RECORDS FOR THE EXERCISE:
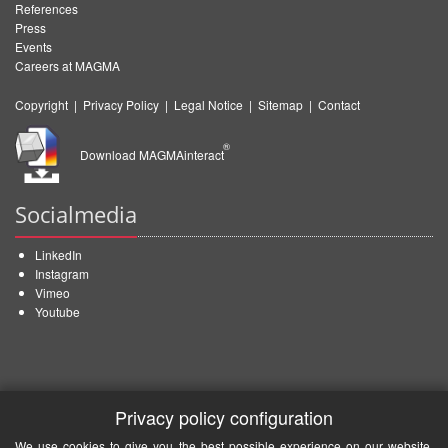
References
Press
Events
Careers at MAGMA
Copyright
|
Privacy Policy
|
Legal Notice
|
Sitemap
|
Contact
®
Download MAGMAinteract
Socialmedia
LinkedIn
Instagram
Vimeo
Youtube
Privacy policy configuration
We use cookies to give you the best possible experience on our website.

EXERCISE INSTRUCTIONS:
Every line from the one that holds "Socialmedia" to the end of the data above should be given again exactly, with that line and the last one both kept.

PROBLEM SOLUTION:
Socialmedia
LinkedIn
Instagram
Vimeo
Youtube
Privacy policy configuration
We use cookies to give you the best possible experience on our website.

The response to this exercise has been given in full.